August 14, 2025
Opini

Jikalau Sabu Bisa Jadi Tawas, Apakah Hukum Kita Tumpul Ke Dalam

  • Juni 18, 2025
  • 3 min read
Jikalau Sabu Bisa Jadi Tawas, Apakah Hukum Kita Tumpul Ke Dalam

Kalimantan Raya, Opini – Bayangkan, sabu-sabu seberat 12 kilogram yang katanya hasil tangkapan besar, berubah jadi tawas di ruang barang bukti milik Polda Kalimantan Utara. Bukan plot dari sebuah film kriminal. Tapi ini nyata terjadi di lingkungan Polda Kalimantan Utara.

Dugaan ini menyeret nama-nama aparat Polda Kaltara itu sendiri, seperti Bripka BS dan Bripda AA. Publik pun dibuat geleng-geleng. Bagaimana bisa barang bukti narkoba kelas berat, yang mestinya dijaga super ketat, justru diduga telah dimanipulasi dari dalam?

Yang mengkhawatirkan adalah bahwa ini bukan sekedar skandal, tapi ancaman bagi keadilan. Apabila benar, mereka yang seharusnya menegakkan hukum justru ikut bermain, lalu apa yang tersisa dari kepercayaan masyarakyat?

Bukan hanya aib moral, ini kejahatan hukum. Secara hukum, penggantian barang bukti masuk dalam kategori obstruction of justice atau menghalangi proses peradilan. Dalam KUHP, hal ini bisa dijerat melalui beberapa pasal, seperti Pasal 221 KUHP (Menyembunyikan atau menghilangkan barang bukti dalam perkara pidana), Pasal 233 KUHP (Merusak atau mengganti barang bukti yang digunakan dalam proses peradilan), serta Pasal 421 KUHP (Penyalahgunaan wewenang oleh pejabat negara untuk kepentingan pribadi atau pihak lain).

Terlebih lagi, setelah berlakunya KUHP baru melalui Undang-Undang No. 1 Tahun 2023, ruang lingkup obstruction of justice kini diatur lebih komprehensif. Pasal-pasal terkait kini tak hanya menghukum tindakan langsung, tapi juga kelalaian sistemik dan pembiaran institusional.

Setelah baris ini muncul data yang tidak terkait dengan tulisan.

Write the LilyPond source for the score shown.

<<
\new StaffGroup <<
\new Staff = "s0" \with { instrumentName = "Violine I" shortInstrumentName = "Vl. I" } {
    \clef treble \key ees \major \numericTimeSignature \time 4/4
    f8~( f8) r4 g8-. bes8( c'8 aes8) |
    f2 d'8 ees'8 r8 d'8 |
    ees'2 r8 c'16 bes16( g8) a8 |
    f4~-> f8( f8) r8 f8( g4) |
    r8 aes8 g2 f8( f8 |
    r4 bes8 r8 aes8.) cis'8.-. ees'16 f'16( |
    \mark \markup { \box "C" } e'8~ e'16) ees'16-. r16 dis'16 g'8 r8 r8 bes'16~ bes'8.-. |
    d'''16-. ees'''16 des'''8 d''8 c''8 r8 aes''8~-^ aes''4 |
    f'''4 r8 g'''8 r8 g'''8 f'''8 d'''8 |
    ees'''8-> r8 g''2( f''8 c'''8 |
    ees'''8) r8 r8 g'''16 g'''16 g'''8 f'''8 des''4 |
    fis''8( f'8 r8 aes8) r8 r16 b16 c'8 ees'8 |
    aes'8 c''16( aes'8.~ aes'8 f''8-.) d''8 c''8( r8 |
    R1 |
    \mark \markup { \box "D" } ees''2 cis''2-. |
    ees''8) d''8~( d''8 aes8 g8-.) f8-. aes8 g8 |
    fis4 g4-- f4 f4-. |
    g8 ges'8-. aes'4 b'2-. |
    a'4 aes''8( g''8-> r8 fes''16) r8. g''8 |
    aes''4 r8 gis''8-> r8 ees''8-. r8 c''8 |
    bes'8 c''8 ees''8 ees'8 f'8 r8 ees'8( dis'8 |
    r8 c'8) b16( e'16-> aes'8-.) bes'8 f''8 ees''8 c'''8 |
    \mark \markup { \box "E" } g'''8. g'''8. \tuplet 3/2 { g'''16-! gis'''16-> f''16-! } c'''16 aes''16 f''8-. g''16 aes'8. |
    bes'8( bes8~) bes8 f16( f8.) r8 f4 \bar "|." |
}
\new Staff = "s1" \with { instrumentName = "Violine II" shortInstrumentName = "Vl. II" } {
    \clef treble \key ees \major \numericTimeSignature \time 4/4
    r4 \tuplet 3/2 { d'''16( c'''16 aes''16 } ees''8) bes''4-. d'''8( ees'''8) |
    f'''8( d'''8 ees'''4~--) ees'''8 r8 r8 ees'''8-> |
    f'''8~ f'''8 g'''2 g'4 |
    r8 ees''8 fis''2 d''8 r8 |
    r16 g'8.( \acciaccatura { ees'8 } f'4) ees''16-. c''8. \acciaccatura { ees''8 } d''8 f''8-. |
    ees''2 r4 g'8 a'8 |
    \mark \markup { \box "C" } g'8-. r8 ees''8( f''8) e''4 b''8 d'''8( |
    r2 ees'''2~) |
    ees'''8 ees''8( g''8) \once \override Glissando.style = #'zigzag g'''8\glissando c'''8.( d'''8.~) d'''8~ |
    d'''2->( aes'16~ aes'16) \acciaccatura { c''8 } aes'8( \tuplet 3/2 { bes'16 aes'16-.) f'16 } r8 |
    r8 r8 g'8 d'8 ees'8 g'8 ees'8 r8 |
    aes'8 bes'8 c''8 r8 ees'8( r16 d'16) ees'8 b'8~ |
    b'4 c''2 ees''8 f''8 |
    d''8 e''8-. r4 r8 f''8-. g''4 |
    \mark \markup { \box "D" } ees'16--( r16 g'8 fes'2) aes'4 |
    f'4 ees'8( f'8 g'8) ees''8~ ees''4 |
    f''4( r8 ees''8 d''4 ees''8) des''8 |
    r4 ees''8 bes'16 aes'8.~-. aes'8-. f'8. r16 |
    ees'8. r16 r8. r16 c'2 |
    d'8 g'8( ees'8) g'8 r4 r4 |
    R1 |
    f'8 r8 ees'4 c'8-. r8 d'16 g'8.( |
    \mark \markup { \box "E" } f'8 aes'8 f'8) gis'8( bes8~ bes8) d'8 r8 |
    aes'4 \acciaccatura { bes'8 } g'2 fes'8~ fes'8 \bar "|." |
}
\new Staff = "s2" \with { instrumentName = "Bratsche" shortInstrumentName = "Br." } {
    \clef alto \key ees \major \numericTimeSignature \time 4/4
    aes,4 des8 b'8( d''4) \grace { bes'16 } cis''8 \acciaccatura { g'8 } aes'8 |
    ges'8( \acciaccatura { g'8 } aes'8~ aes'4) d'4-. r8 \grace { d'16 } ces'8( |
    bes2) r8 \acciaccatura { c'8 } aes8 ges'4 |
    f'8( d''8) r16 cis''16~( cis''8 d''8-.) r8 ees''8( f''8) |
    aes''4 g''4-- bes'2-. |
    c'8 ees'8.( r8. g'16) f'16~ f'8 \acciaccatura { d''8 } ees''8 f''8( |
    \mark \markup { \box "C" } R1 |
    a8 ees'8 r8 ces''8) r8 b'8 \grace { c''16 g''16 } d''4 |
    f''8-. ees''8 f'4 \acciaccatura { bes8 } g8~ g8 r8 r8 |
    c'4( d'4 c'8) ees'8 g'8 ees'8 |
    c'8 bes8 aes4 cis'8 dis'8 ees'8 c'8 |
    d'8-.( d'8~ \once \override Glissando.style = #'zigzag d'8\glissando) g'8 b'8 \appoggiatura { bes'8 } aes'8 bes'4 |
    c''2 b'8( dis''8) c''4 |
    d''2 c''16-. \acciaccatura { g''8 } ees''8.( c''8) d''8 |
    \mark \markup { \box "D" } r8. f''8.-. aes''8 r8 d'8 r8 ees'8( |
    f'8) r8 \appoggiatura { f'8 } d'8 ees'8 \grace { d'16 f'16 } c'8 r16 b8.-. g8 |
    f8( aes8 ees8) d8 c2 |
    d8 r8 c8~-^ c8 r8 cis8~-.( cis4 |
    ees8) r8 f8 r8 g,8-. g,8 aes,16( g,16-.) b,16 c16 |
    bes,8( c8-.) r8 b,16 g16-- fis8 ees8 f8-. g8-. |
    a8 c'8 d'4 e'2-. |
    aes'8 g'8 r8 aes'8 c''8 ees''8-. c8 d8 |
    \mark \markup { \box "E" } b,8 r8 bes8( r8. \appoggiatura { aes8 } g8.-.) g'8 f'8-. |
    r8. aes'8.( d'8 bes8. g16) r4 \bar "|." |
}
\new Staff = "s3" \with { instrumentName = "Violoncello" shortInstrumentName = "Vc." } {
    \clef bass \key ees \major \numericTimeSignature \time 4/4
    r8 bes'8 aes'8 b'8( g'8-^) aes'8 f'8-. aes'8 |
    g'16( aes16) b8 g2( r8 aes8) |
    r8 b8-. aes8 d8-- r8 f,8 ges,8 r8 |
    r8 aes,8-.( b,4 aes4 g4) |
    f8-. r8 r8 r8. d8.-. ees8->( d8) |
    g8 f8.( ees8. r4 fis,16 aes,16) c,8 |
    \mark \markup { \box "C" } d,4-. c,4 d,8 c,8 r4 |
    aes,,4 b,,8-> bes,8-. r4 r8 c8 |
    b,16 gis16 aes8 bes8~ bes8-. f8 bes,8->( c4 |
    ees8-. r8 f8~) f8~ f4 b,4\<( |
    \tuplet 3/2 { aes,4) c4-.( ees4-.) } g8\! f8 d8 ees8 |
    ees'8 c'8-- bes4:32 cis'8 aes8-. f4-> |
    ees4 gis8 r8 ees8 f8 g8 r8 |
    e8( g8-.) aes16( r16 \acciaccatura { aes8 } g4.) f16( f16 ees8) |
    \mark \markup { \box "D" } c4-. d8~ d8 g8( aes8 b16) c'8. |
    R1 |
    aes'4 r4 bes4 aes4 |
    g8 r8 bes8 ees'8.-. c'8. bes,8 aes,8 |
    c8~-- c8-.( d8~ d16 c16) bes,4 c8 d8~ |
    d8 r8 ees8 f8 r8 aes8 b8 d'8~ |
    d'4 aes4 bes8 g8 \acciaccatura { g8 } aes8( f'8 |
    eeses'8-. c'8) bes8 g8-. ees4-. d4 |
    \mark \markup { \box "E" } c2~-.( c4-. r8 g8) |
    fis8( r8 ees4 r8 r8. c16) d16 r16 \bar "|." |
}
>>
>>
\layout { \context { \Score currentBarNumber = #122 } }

Artinya, jika pimpinan atau sistem pengawasan internal di Polda Kaltara lalai atau bahkan tahu tapi justru membiarkan, maka mereka juga bisa ditarik ke dalam proses hukum. Ini bukan lagi soal oknum. Ini soal sistem.

Kita harus ingat bahwa tak ada yang kebal hukum, sebab semua sama dihadapannya (Equality Before the Law). Konstitusi kita pun sudah tegas mengatakan “Setiap warga negara bersamaan kedudukannya di dalam hukum” (Pasal 27 ayat 1 UUD 1945). Maka siapa pun yang terlibat, baik berpangkat tinggi maupun rendah, haruslah diproses secara transparan, adil, dan terbuka. Ini saatnya Polri membuktikan, bahwa janjinya soal reformasi birokrasi bukan sekedar slogan.

Bila terbukti benar, maka aparat yang terlibat telah melanggar berat Peraturan Kapolri No. 14 Tahun 2011 tentang Kode Etik Profesi Polri. Ini bukan lagi soal pelanggaran prosedural. Ini soal harga diri institusi. Satu tindakan jahat bisa menghancurkan ribuan tindakan baik anggota lainnya.

Sehingga, kami dari BEM Nusantara Kaltara, dengan tegas menyatakan;

  1. Kapolda Kaltara harus buka suara dan transparan. Sampaikan posisi hukum Bripka BS dan Bripda AA, serta kemajuan penyidikan kepada publik.
  2. Divisi Propam Polri dan Kompolnas wajib turun tangan. Investigasi tidak bisa hanya dilakukan dari dalam melainkan harus independen.
  3. Kejaksaan Tinggi dan BNN wajib mengawasi. Jangan beri ruang intervensi dari internal Polri.
  4. Mahasiswa dan rakyat Kalimantan Utara jangan tinggal diam. Kita harus jaga suara kritis agar hukum tidak dibengkokkan secara diam-diam.

Jika hukum bisa dibeli atau ditukar, maka keadilan akan lenyap. Jika sabu bisa menjadi tawas, maka bukan tidak mungkin kebenaran pun bisa berubah menjadi kebohongan. Asal ada yang cukup berkuasa untuk memutarnya dengan settingan dan skema ala pemain.

Ini bukan soal kebetulan. Ini soal apakah kita masih punya keberanian untuk berdiri bersama kebenaran.

Kami, BEM Nusantara Kalimantan Utara, menolak semua bentuk penyimpangan hukum. Kami tidak akan diam.